Let me see if I can understand the right way to frame this problem. What I think I'm hearing is this

  • packwerk.yml should continue to live at the root of a rails application, even in a mono repo with multiple applications like ours
  • The configuration api should stay the same, so in a monorepo like ours, we would still need to setup symlinks so packwerk.yml is still only scanning items "below" it
  • But we'll want to change how package resolution and scanned file resolution works so it can tell when it's dealing with a symlinked path, and instead get back to the actual realpath
  • We might also need to make minor changes to the ApplicationLoadPaths to avoid filtering out loads paths that aren't in the project root before passing them into the ConstantResolver

Does that sound right?

Yes. I think they key here are the changes to ApplicationLoadPaths.

We have the same setup, monorepo, with multiple engines.
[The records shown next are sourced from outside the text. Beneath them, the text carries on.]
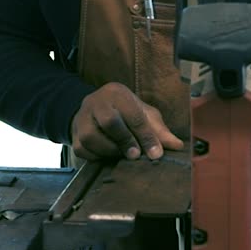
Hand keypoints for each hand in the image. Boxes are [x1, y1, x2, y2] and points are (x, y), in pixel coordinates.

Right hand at [70, 83, 184, 160]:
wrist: (94, 111)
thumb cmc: (124, 112)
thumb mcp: (143, 114)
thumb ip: (159, 130)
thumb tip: (177, 146)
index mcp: (117, 93)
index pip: (134, 114)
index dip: (146, 135)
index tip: (156, 154)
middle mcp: (96, 101)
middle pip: (110, 122)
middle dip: (126, 141)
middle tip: (136, 155)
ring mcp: (82, 117)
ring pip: (91, 137)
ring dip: (110, 150)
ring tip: (121, 154)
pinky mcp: (74, 134)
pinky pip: (82, 149)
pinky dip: (96, 156)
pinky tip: (107, 156)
We do have a number of symlinks that allow these engines to share stuff, like the fixtures directory.

Would love to see support for this setup added, as it would make adopting packwerk much simpler.

@rafaelfranca Cool, this is a concrete enough start for me to dig into it.

I'm out for the next two weeks, so if there's anyone else invested enough in this problem to get started, feel free, but I'll pick it up when I come back if not.

Picking this back up now, and I might have a different approach after discussing some things with a few team members.

Rather than trying to solve the problems related to symlinks, I'm actually considering an approach which instead makes packwerk scan for packages outside of the root directory. The idea would be to use something like Rails.application.railties.select {|r|r.kind_of? Rails::Engine }.map{|r| r.root} to find all the engines active in the application, and have PackageSet scan them for packages as well. Additionally, we'll modify the application load paths to also include paths out of the app directory, so we can resolve constants from within those engines.

This means that a packwerk check in the rails application directory will scan all files in the in the rails app (but not files in engines). For each file, they'll be able to resolve constants defined in the engines, map them to packages, and check for violations.

If we want to check that inside the engine we're respecting or package boundaries, we'll have to execute a another packwerk check in each engine directory, which seems like a reasonable way of organizing things.

What do folks think about this new approach? @pboling I'm not sure if this would work for your setup or not

@AndrewSwerlick

I'm having a little trouble understanding the problem and wondering if you're available sometime (maybe next week) to jump on a quick zoom so I can understand the layout of your application and the behavior you're hoping for. Also free today 3:45 EST. If you don't have time, I can read this through again a bit more closely and try to ask some clarifying questions.

@alexevanczuk Sure I can do 3:45 today. Feel free to shoot me an email with an invite at the address on my profile, or DM me in the rubymod slack

I've gone ahead and opened a PR (#216) with this approach. It's passing all tests, but I still need to run a test against our repo. @alexevanczuk Helped and ran it against an existing repo using a traditional structure, and we know it doesn't create in regressions there.